Guru Asahara wurde zum Tode verurteilt
Innerhalb weniger Wochen wurden er und zahlreiche seiner Anhänger festgenommen und vor Gericht gestellt. Am Ende des Prozessmarathons verurteilte 2006 ein Gericht in Tokio den halb-blinden Guru und zwölf seiner Anhänger wegen des Anschlags und weiterer Morde in insgesamt 27 Fällen zum Tode – trotz erheblicher Zweifel am Geisteszustand Asaharas.
Japan gehört zu den wenigen Industrieländern, die noch an der Todesstrafe festhalten.
Guru Asahara: Tod durch den Strang
Der 63-jährige Asahara hatte während seines gesamten Prozesses geschwiegen oder Unverständliches vor sich hingemurmelt. Die Verurteilten mussten noch Jahre in ihren Todeszellen verbringen.
Am 6. Juli 2018 starben Asahara und sechs seiner Anhänger durch den Strang, die anderen sechs wurden am 25. Juli 2018 hingerichtet. „Ich denke, es ist unvermeidlich, dass wir für solche ernsten und abscheulichen Verbrechen die Todesstrafe verhängen“ sagte Justizministerin Yoko Kamikawa.

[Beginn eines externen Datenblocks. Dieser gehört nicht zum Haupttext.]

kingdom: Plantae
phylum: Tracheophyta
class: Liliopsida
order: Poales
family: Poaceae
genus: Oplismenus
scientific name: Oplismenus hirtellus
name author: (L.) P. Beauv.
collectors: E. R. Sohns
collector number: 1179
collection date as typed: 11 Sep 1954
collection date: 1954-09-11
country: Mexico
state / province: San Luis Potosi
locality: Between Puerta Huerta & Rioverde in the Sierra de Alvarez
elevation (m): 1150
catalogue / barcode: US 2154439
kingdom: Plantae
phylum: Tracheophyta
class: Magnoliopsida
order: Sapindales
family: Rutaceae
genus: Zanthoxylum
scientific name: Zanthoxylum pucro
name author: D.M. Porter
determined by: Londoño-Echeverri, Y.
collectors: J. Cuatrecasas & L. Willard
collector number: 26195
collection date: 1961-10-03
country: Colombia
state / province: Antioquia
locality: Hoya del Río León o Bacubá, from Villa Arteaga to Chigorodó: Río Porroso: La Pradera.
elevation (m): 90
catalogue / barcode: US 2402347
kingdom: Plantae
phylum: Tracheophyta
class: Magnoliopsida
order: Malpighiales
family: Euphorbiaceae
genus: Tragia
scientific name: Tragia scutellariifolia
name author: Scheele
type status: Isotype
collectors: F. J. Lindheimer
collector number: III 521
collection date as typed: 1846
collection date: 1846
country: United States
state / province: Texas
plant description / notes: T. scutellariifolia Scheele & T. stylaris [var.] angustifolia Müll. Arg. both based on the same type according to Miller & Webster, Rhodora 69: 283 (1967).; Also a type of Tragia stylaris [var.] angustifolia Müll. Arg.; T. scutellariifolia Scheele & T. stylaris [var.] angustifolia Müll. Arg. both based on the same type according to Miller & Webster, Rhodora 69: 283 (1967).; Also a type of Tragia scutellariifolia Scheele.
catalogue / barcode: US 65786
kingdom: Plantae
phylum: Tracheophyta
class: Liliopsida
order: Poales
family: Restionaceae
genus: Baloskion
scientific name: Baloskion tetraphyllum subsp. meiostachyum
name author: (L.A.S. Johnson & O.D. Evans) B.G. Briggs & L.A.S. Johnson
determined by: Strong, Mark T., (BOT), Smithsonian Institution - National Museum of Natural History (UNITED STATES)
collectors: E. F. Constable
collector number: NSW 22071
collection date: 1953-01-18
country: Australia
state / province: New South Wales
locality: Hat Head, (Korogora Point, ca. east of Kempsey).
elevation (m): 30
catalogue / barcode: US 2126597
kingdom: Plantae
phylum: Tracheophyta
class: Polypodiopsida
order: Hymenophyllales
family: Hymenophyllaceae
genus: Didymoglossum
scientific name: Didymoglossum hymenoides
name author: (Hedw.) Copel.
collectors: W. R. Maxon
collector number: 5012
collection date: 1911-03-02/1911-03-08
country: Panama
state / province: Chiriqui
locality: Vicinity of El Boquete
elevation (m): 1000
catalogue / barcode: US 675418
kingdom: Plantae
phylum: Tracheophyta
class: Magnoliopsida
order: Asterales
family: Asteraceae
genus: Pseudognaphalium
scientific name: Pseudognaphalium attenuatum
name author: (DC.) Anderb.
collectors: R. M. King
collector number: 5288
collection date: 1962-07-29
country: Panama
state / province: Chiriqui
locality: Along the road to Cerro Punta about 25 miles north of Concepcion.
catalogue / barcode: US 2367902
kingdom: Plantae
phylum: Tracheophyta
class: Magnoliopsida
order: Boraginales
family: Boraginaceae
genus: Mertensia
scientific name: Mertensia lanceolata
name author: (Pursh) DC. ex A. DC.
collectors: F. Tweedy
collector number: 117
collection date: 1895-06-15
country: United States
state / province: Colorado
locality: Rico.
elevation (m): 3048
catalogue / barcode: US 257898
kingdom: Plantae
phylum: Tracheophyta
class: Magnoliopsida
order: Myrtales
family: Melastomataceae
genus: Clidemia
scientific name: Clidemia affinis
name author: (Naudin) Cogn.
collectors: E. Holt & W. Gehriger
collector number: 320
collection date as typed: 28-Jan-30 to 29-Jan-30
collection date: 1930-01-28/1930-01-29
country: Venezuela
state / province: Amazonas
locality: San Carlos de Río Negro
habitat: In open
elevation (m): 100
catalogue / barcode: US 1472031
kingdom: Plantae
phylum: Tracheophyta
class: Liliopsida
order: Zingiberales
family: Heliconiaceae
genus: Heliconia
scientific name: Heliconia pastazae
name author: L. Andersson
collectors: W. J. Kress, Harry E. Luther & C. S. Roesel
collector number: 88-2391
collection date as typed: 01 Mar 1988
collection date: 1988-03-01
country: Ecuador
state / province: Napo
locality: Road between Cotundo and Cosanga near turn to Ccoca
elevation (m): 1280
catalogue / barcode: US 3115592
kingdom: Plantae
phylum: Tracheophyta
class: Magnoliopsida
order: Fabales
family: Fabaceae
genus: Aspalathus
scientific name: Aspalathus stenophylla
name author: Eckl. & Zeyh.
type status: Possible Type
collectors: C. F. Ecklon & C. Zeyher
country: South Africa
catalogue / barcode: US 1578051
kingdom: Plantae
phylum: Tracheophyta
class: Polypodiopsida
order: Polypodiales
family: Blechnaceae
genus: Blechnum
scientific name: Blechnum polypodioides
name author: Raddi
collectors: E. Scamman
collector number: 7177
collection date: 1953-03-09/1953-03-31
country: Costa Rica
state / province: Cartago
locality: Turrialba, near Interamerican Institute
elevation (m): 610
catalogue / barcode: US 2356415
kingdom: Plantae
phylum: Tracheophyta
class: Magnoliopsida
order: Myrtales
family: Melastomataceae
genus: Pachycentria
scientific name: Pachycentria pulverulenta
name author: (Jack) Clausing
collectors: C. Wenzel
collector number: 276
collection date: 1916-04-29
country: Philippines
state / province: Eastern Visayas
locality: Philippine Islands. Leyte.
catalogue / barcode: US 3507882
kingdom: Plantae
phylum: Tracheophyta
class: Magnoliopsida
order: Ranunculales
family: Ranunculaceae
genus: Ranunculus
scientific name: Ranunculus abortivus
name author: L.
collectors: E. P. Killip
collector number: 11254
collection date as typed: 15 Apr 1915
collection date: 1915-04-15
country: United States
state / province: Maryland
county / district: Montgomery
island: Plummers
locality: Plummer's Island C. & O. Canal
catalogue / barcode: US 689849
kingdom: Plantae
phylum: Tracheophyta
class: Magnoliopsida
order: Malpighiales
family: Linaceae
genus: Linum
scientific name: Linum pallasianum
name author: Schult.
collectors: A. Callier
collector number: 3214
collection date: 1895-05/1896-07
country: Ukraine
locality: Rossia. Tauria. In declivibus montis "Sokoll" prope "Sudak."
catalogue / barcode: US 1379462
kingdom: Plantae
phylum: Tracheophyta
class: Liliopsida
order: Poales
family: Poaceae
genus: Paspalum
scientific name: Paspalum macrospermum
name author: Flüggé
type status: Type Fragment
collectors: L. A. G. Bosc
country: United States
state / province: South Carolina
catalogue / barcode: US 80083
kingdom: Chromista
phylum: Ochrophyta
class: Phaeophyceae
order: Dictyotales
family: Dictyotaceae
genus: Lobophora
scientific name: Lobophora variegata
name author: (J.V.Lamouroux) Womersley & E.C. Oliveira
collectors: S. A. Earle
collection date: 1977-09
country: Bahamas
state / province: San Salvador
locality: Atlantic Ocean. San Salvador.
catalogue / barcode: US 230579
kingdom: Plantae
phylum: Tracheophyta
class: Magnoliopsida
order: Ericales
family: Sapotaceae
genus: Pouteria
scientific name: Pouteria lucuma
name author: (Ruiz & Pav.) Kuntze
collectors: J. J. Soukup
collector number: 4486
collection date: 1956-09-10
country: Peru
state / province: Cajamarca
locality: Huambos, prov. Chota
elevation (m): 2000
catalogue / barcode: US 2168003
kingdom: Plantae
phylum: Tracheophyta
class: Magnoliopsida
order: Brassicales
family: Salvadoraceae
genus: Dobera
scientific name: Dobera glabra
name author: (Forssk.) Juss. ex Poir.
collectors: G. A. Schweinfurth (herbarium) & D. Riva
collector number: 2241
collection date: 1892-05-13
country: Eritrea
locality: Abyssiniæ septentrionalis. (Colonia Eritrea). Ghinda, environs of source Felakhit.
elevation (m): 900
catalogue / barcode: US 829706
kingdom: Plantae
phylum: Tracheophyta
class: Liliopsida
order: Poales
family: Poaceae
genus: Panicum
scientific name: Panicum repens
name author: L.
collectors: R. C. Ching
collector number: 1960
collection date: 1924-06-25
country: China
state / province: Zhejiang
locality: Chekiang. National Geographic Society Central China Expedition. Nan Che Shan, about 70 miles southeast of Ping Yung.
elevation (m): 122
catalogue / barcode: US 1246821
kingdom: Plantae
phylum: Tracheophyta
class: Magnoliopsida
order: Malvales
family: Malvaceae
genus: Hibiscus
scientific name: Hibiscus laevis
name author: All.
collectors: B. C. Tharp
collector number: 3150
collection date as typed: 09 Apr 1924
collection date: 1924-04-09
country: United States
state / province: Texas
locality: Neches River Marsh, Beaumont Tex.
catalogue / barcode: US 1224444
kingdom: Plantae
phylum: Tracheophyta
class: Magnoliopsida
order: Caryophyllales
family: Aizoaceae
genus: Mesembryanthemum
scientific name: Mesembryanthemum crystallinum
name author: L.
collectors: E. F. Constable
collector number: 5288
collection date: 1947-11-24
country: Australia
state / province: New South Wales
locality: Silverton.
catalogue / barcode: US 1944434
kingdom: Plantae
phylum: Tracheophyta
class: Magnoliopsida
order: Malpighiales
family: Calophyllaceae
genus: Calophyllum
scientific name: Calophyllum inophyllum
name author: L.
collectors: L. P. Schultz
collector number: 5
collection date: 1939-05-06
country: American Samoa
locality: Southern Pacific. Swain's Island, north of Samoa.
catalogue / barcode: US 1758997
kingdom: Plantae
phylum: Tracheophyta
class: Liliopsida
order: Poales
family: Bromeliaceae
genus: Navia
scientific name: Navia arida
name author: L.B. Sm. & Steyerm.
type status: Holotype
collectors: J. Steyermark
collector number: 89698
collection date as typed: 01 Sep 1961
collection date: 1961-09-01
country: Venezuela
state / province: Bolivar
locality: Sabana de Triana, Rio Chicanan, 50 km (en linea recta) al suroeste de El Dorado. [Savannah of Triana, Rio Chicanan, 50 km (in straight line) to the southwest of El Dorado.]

Vertreterin der Opfer bedauert die Hinrichtung des Gurus
Derartige Verbrechen dürften sich nicht noch einmal ereignen. „Die Angst, das Leid und die Trauer der Opfer und ihrer Angehörigen waren jenseits jeder Vorstellungskraft.“ Shizue Takahashi, die die Opfer vertrat, bedauerte allerdings die Hinrichtung der Terroristen: „Ich wollte, dass Experten sie befragen.“
Ihr Mann, Kazumasa Takahashi, war stellvertretender Stationsvorsteher am Bahnhof Kasumigaseki. Er starb, nachdem er versucht hatte, eine Pfütze einer klaren Flüssigkeit in einem Zug aufzuwischen. Die Behörden identifizierten die Flüssigkeit später als das tödliche Sarin. Bei vielen, die den Anschlag überlebten, hinterließ es übrigens bleibende gesundheitliche Schäden.
Aktiv blieb die Sekte auch nach Asaharas Ende – umbenannt in Aleph. Vor 13 Jahren spaltete sich unter dem Namen Hikari no Wa (Rad des Lichts) eine Fraktion ab, die sich auf die „reine Lehre“ Asaharas beruft. Beide Gruppen stehen unter strenger staatlicher Überwachung.